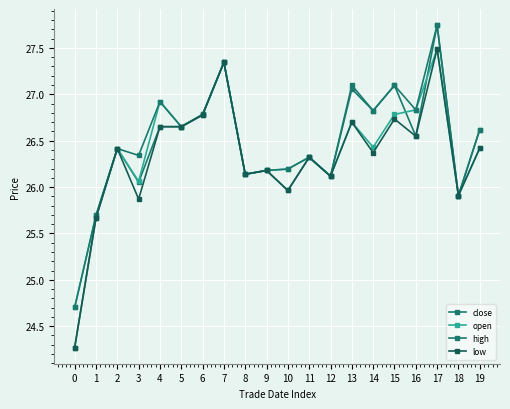

Reading left to right, list all the values displayed in this chart.

close: 24.3	25.7	26.4	26.1	26.7	26.7	26.8	27.3	26.1	26.2	26.0	26.3	26.1	27.1	26.8	27.1	26.5	27.7	25.9	26.6
open: 24.7	25.7	26.4	26.1	26.9	26.7	26.8	27.3	26.1	26.2	26.2	26.3	26.1	26.7	26.4	26.8	26.8	27.5	25.9	26.4
high: 24.7	25.7	26.4	26.3	26.9	26.7	26.8	27.3	26.1	26.2	26.2	26.3	26.1	27.1	26.8	27.1	26.8	27.7	25.9	26.6
low: 24.3	25.7	26.4	25.9	26.7	26.7	26.8	27.3	26.1	26.2	26.0	26.3	26.1	26.7	26.4	26.7	26.5	27.5	25.9	26.4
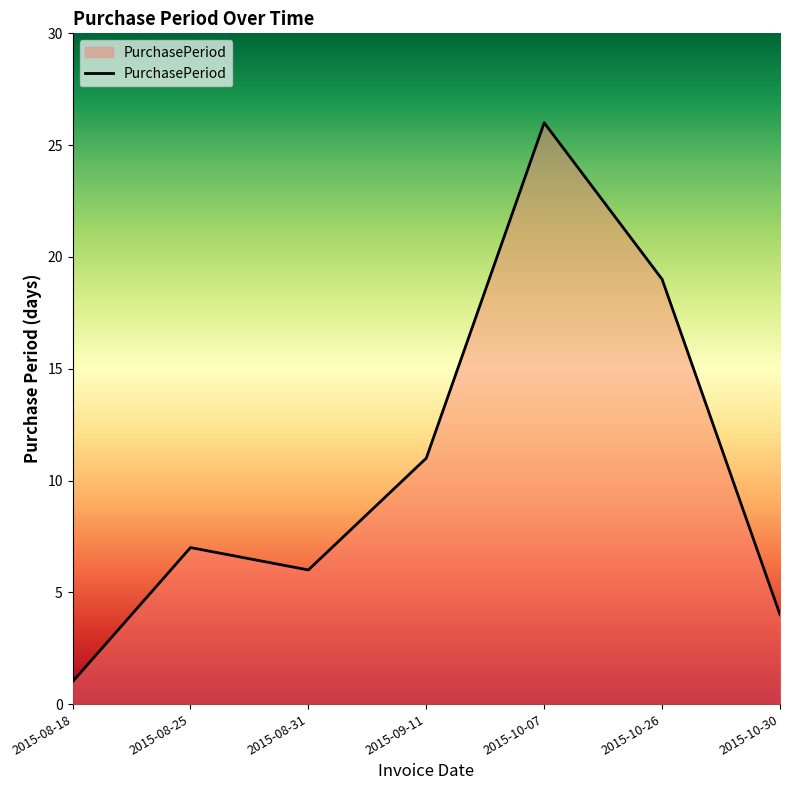

List the labels in order of value, smallest first.

2015-08-18, 2015-10-30, 2015-08-31, 2015-08-25, 2015-09-11, 2015-10-26, 2015-10-07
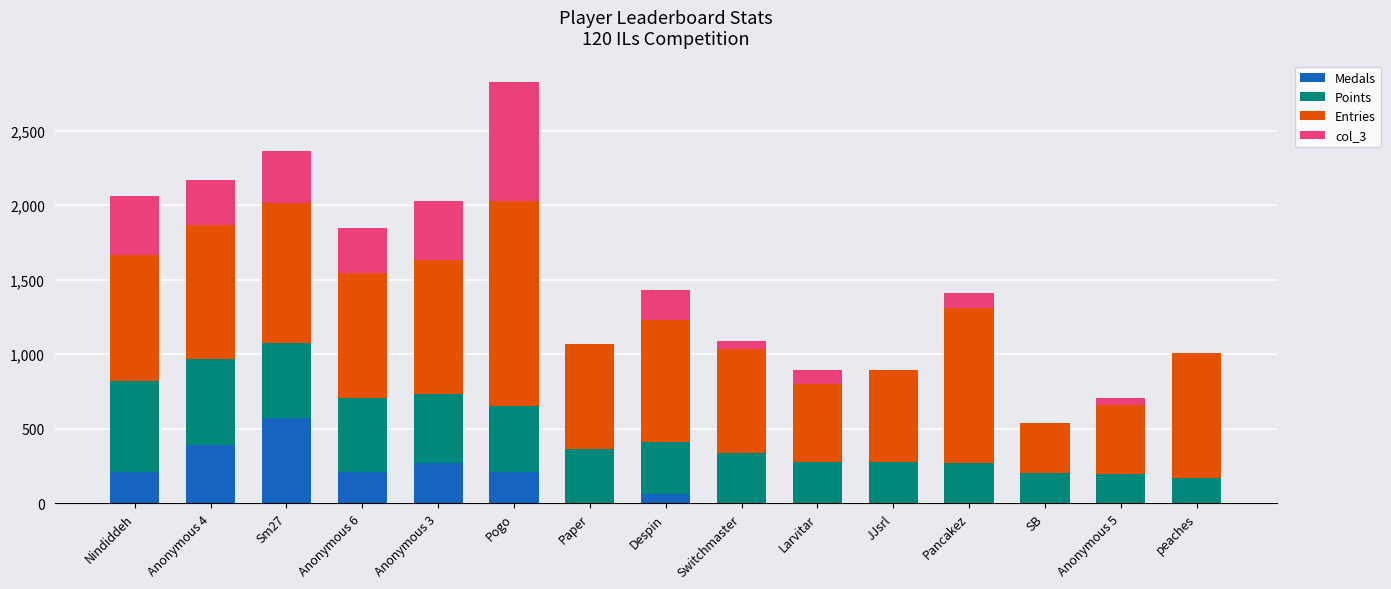

What is the maximum value for Medals?

570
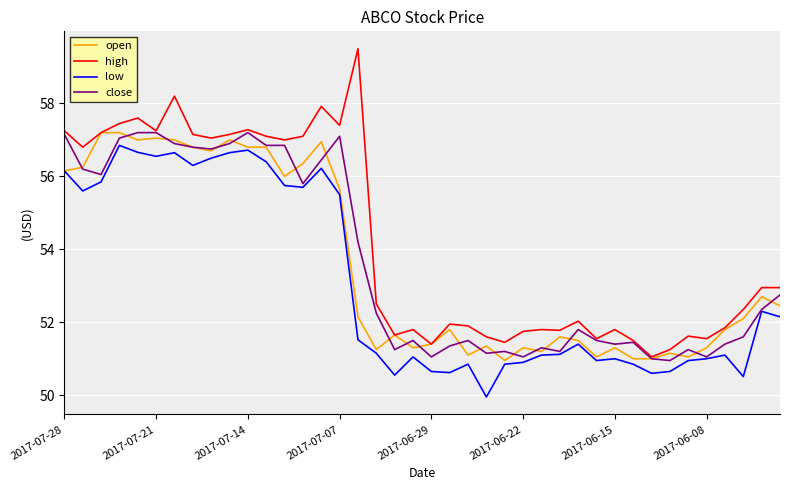

Which series has the largest range (max minus min)?

high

----------

● **PROBLEM TO WORK ON**: In the listing, take the lines from the one containing "List the labels" through the end of the listing and swap every "value" for "amount", leaving all other wording unchanged. Give back only those lines, without the pictures.

● **TASK OUTPUT**:
List the labels in order of amount, smallest first.

2015-08-18, 2015-10-30, 2015-08-31, 2015-08-25, 2015-09-11, 2015-10-26, 2015-10-07

What is the maximum amount for Medals?

570

Which series has the largest range (max minus min)?

high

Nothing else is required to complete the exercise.